Summary
Ben Sinnott enters Year 3 as Washington’s TE2 at age 23, ranked #196 at the position in Verdict’s dynasty score (20.0, stable trend). His 37.1% average offensive snap share in 2025, trending up, positions him for increased usage in the spread system. Contender rosters should prioritize Sinnott over rookie alternatives due to his established 11/13 target share and 1 TD mark from 2025.
Projection Rationale
Sinnott’s 37.1% average offense snap share in 2025, trending up, positions him for increased usage in the spread system under Kliff Kingsbury. The 2025 baseline — 114 receiving yards on 11/13 targets with 1 TD — shows a target share that scales in custom scoring. Washington’s TE2 role holds minimal opportunity risk with 4 rushing first downs on 4 carries adding meaningful secondary value.
Injury Risk
Sinnott carried full participation in practice in Week 13, 2025, with no injury history beyond a Week 11 DNPs. The 4 rushing first downs on 4 carries favor sliding over contact.
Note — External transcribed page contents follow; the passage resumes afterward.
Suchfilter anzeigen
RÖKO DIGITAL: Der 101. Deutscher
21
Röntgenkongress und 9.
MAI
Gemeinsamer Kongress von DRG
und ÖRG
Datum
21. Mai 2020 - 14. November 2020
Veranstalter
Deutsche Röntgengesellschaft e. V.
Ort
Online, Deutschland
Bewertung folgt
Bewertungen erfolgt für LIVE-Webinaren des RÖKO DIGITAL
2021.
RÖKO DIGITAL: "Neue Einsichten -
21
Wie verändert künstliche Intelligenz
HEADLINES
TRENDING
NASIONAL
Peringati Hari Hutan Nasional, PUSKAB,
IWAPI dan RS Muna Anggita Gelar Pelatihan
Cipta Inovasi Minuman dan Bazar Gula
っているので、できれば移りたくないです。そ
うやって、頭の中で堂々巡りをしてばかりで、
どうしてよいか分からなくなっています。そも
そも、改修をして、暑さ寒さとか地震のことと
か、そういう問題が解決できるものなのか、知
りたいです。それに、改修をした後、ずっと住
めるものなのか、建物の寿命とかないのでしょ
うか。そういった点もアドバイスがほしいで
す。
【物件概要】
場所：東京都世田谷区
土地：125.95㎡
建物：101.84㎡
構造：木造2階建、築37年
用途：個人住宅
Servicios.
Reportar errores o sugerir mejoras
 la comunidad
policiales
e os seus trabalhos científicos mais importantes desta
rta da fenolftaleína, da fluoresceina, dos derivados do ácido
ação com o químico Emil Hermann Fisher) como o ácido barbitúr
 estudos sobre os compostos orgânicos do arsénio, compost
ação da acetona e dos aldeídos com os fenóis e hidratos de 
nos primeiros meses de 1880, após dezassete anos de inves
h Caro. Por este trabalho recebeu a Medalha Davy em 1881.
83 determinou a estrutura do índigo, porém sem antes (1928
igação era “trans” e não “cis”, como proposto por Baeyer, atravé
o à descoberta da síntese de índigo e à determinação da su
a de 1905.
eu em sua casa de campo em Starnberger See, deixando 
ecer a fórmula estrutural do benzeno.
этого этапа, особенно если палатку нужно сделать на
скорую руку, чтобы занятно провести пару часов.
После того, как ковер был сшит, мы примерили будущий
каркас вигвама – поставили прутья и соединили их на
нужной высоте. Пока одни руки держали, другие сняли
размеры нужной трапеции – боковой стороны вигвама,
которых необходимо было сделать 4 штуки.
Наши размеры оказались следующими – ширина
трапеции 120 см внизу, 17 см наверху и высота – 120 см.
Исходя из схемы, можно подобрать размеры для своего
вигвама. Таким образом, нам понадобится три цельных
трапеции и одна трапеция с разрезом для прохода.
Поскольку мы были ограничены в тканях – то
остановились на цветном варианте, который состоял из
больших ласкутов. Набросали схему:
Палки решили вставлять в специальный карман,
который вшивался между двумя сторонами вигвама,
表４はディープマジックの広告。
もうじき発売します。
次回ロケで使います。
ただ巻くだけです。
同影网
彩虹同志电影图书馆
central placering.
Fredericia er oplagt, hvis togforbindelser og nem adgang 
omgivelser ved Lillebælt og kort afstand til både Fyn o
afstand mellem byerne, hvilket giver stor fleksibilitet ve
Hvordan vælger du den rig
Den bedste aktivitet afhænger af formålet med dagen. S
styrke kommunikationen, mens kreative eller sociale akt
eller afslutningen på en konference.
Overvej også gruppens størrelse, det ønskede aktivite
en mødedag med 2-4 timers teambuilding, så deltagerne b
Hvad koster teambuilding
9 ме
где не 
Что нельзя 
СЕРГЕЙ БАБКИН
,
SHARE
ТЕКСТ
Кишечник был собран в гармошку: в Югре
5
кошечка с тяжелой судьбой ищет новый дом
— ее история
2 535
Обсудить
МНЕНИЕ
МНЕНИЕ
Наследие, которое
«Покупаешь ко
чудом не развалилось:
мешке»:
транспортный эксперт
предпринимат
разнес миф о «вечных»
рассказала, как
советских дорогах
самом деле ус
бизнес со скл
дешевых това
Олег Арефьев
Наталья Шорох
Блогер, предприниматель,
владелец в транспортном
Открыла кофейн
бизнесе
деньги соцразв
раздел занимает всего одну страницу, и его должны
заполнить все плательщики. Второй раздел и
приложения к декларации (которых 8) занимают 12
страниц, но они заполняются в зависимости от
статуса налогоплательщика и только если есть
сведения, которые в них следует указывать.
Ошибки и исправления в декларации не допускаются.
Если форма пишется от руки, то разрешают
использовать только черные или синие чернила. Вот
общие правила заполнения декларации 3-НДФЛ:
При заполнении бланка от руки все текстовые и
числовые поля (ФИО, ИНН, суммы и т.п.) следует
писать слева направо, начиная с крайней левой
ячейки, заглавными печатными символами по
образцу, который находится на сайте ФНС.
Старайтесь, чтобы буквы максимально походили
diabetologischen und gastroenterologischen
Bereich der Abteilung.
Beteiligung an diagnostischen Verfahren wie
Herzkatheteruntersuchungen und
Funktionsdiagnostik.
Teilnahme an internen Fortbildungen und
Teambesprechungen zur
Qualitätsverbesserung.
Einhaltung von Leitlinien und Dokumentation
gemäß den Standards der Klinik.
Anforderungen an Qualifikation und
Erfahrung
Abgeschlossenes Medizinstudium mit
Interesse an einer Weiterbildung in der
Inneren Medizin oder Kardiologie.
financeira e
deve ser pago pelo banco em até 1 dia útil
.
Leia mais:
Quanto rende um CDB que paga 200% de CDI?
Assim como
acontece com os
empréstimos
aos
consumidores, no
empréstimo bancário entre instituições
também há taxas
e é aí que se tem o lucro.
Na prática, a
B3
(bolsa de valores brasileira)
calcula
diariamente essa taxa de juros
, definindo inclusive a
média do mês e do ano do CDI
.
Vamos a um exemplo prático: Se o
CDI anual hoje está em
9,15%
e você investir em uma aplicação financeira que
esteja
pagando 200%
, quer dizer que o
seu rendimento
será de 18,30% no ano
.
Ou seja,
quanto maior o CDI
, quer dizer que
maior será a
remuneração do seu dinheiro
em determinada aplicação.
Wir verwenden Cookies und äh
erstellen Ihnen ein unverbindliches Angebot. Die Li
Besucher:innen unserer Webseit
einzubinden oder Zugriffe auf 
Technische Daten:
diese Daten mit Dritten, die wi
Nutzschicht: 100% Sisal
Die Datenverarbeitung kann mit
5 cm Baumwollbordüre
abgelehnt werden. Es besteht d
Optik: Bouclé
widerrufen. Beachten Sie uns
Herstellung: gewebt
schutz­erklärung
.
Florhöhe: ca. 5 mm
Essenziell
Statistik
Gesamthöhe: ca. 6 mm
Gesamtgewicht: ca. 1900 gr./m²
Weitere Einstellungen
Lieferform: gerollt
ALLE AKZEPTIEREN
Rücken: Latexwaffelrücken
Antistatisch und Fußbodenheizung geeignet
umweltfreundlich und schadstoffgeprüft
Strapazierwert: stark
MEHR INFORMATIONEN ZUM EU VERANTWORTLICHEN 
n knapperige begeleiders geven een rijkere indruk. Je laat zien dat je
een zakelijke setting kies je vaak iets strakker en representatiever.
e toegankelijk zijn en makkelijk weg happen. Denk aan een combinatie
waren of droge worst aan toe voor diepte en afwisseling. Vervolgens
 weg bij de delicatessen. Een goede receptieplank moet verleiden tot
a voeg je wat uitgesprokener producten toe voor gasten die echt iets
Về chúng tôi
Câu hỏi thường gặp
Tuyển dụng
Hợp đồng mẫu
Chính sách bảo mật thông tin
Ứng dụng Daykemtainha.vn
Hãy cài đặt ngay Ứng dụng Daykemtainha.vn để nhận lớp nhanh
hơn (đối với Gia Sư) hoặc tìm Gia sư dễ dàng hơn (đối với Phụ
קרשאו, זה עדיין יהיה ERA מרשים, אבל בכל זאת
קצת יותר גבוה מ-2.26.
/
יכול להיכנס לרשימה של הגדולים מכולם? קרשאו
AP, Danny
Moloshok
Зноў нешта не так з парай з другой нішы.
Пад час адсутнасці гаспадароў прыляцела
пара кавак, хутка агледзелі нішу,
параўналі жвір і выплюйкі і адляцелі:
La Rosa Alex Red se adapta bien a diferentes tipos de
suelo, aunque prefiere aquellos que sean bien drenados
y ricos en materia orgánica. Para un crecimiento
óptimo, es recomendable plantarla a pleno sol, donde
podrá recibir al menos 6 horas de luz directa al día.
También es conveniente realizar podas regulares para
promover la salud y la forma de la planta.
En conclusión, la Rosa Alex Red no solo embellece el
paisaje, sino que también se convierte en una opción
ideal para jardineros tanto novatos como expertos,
Structural durability remains a concern through age 24.
Opportunity Notes
Snap share trended up in 2025, averaging 37.1% with weekly marks at 4.0%, 32.0%, 30.0%, 39.0%, 17.0%, 25.0%, 57.0%, 69.0%, and 61.0%. Washington runs a spread system under Kingsbury with quick-hitting concepts and RPOs. No TE1 threat exists on the depth chart. With 114 receiving yards and 11/13 targets, designed target volume remains part of the play call.
Scheme Fit Analysis
Kliff Kingsbury’s spread system under Dan Quinn leverages Sinnott’s target share with quick-hitting concepts and RPOs. The 37.1% average offense snap share in 2025, trending up, positions Sinnott for increased usage in this system. Washington’s 2025 TE2 role holds minimal opportunity risk with 4 rushing first downs on 4 carries adding secondary value.
Trend Assessment
Stable
Verdict’s dynasty score and trade value model both indicate a stable outlook for Sinnott, reflecting his 37.1% average offensive snap share in 2025, trending up, and an 11/13 target share from the previous season.
Ceiling / Floor
Ceiling clears 2025’s 22.9-point finish if target volume advances past 11/13 and rushing first downs expand beyond 4 — the combination pays heavily in this custom format with +0.5 first downs. Floor tracks near 22.9 given locked 37.1% snap share and an unchanged scheme. A mid-season injury is the only realistic path to meaningful regression below that line.
Comparable Player
His target share in a spread system draws comparisons to Cole Kmet in 2020 Chicago — similar young TE2 in a pass-heavy system with similar target volume.